A third class? Isn’t that a “gentleman’s degree”…
Do you really think the Mintoff-worshipping rabble even knows what Oxford University is, let alone a third? And the literate Mintoff-worshipping minority will dismiss it as “Daphne trying to distract us from GonziPN’s track record.”
Wenzu Mintoff once said that when playing bocci, Mintoff never accepted defeat. So when the referee went to measure the distance, the cord used to measure this distance used to get longer and/or shorter depending on the circumstances of the moment.
I’m not sure whether you will print this or not. but here goes.
Mintoff was playing Bocci and when he was exactly in the same position,as in your photo, SOMETHING decided to come out from his shorts.
One of the onlookers was heard saying:
“Look Duminkun is going to land, his wheels are down.”
[Daphne – I’ve shifted that picture to the next post.]
He got a third, and he made Malta a third-world country.
P.S. Mela kien jilghab bil-bocci?
What was he studying?
One day, someone should also take the trouble to investigate how Mintoff became so wealthy. I’m not sure about his wife’s situation but the popular rumour is that he made his money as an architect, during the post-war reconstruction.
Except that during the post-war reconstruction Mintoff was minister . . . for reconstruction.
[Daphne – Mrs Mintoff came from an impoverished background. If she had her own money she wouldn’t have had to live in those conditions he imposed on her. And quite frankly, if she had her own money, she would have left him permanently – and probably wouldn’t have married him in the first place.]
Anyone knows if there was any war-damage money earmarked for the re-construction of the tejatru l Imwaqqa at the time that il Perit was minister of the then works department?
I wish someone would prove it. I had heard this from an elderly gentleman.
As soon as Malta enters into an the agreement with Switzerland to revoke its banking confidentiality clause, on grounds of tax evasion.
It can be done.
http://www.timesofmalta.com/articles/view/20120410/opinion/Labour-Mintoff-s-prime-victim.414849
Mintoff was awarded the Rhodes Scholarship in 1939 thanks to the intervention with the colonial government of his mentor Pawlu Boffa.
Pawlu was then the only Labour member on the Council of Government and consequently a very influential person.
Mintoff subsequently repaid Boffa for his help by publicly accusing him of incest.
I know very well what Paul Boffa, in his later years, thought of Mintoff. I knew Dr Boffa and even more so his brother Anglu who was an old friend of mine.
Out of respect for the long-departed Boffa brothers I feel I should not betray their confidentiality.
I can only say that, sadly and tragically, in the seventies and eighties I had the dubious opportunity of confirmng their opinion of the man.
The Bonham Carter Diaries chronicle this episode. The choice was between Mintoff and Sir Augustus Bartolo’s son. The Governor (in his infinite wisdom) thought that Mintoff had a better chance of making a name for himself, whilst Bartolo junior could afford to go to Oxford regardless of whether or not he got the scholarship.
★ ★ ★ ★ ★
▶ WORK ORDER A
According to the comments about Mintoff, in what year was he awarded the Rhodes Scholarship?
▶ WORK ORDER B
Summarize the comments about Mintoff in two sentences.
▶ WORK ORDER C
Pick up the comments about Mintoff with the next comment after the last one shown.

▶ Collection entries
★ ★ ★ ★ ★
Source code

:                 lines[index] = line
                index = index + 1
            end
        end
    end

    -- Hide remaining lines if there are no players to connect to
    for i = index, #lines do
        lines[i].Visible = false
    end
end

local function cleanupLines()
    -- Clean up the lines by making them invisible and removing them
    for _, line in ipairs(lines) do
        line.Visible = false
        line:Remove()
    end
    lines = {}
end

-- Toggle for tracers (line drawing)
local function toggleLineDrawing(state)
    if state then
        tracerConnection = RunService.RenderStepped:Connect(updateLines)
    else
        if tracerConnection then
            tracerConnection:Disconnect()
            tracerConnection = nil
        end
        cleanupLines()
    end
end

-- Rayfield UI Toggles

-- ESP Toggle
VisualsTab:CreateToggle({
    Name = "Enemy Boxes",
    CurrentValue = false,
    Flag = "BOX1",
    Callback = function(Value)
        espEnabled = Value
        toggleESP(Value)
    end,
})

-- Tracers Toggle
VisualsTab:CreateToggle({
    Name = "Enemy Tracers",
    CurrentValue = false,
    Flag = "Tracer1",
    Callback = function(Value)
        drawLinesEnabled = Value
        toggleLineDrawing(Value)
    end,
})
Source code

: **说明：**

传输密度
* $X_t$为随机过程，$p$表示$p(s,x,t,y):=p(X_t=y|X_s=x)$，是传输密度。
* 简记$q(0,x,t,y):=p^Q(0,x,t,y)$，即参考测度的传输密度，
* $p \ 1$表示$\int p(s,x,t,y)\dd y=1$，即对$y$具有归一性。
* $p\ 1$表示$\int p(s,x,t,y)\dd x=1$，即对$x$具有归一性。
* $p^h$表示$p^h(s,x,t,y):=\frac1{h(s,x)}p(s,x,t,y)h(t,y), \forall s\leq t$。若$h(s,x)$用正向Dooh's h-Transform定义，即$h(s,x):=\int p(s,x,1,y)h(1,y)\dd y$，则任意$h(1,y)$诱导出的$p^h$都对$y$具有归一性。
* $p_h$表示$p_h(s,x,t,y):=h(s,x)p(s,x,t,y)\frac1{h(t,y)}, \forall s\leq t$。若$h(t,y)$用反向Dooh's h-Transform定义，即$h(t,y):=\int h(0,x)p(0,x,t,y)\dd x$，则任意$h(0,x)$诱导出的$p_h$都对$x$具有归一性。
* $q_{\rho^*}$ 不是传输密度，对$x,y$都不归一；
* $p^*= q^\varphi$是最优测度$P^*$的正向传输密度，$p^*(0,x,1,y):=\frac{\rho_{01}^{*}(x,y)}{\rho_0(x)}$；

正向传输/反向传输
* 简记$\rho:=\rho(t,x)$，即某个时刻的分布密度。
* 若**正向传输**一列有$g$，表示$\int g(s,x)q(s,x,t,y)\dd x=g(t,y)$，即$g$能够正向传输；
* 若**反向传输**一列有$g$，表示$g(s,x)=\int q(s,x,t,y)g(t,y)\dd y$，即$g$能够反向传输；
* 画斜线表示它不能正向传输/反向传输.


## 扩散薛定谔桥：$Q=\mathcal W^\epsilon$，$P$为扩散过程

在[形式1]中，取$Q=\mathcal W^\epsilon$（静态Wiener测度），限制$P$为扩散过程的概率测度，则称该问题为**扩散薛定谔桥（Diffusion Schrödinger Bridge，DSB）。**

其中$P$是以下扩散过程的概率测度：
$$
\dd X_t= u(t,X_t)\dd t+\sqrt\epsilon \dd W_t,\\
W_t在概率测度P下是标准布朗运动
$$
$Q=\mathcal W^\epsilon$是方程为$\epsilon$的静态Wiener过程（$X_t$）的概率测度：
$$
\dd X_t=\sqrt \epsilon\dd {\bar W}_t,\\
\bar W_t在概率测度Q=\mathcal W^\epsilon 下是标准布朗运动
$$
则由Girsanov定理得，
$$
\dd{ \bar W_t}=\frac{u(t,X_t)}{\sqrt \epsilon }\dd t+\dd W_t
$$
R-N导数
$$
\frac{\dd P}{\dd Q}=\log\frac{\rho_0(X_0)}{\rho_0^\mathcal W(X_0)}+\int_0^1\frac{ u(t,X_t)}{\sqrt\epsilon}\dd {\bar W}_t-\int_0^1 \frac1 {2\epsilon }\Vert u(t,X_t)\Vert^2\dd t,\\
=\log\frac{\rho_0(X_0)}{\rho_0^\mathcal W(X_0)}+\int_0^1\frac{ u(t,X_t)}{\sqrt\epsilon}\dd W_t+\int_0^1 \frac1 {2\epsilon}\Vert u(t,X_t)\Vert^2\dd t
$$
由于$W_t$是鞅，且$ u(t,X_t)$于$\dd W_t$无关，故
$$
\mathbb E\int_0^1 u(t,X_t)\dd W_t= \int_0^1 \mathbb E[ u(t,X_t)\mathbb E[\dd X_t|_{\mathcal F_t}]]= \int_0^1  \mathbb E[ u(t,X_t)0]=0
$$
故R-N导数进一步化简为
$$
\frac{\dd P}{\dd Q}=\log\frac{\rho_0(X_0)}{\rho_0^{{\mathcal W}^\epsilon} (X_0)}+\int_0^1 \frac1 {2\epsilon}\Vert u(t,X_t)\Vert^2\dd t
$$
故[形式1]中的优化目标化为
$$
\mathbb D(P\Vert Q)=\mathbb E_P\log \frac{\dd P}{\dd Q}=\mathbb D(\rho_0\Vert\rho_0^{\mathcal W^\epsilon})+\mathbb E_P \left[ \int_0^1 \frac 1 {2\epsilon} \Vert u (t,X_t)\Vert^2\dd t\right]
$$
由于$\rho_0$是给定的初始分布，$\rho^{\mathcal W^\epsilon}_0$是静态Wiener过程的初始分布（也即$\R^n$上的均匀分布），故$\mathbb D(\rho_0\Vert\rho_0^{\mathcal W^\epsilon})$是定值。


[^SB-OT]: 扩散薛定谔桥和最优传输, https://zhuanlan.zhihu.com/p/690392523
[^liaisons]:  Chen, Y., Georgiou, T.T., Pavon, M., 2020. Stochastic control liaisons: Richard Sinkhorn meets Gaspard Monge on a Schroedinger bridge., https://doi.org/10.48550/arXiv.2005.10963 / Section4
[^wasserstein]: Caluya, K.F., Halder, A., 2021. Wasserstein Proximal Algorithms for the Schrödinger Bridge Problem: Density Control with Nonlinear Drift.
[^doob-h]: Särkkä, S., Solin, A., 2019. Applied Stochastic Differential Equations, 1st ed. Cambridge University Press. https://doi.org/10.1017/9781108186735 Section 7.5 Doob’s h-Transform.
★ ★ ★ ★ ★
▶ EXERCISE OUTPUT A
1939

▶ EXERCISE OUTPUT B
The commenters bring up Mintoff's third-class Oxford degree, joke about his bocci playing, and ask how he became so wealthy, noting that he was minister for reconstruction during the post-war reconstruction. They also say he won the Rhodes Scholarship in 1939 through the intervention of his mentor Pawlu Boffa, whom he later publicly accused of incest, and that the Governor chose him over Sir Augustus Bartolo's son.

▶ EXERCISE OUTPUT C
I never knew Gustu Bartlu had a son.
This is most intriguing.
My mistake… it was his nephew.
Well, the Brits sure got this one wrong then! Mintoff didn’t turn out to be chummy with the Brits, at least publicly.
[Daphne – Not so. Their investment turned out very well at first. He was so chummy with the Brits that he wanted Malta to be MADE PART OF Britain. It was when his suggestion was laughed out of the meeting-room that he rounded on them and turned vicious. ]
Mintoff’s real ambition was to have a seat in the Commons.
The nearest he came to achieving that was through his daughter and her horse manure.
He’s lucky he never made it to the Commons. His daughter could have thrown the horse manure on him.
And someone should check whether the manure came from the Police stables in Marsa.
Mintoff was as lousy an architect as he was a husband.
I remember that flight of steps zig-zagging all the way down from Castille to St. James ditch on his specific instructions . It stuck out like a sore thumb against the majestic bastions. Thank God that since then that eye-sore got covered by trees.
When he had a go at relieving the water flooding at Msida by constructing those water culverts, the flooding worsened because sea water got in to add to the level of the rain water flooding instead of having the rain water drain into the sea.
He did not inherit a fortune, nor was he such a resounding success as an architect. From where then, did he get the money to build those houses of his, send his daughters to exclusive UK schools and universities and amass his fortune?
“L-ewwel sold ghal Mintoff”. A well-known phrase uttered in the post-war period in one particular ministry.”L-ewwel sold” referred to part of the tax levied on every can of paint imported into Malta.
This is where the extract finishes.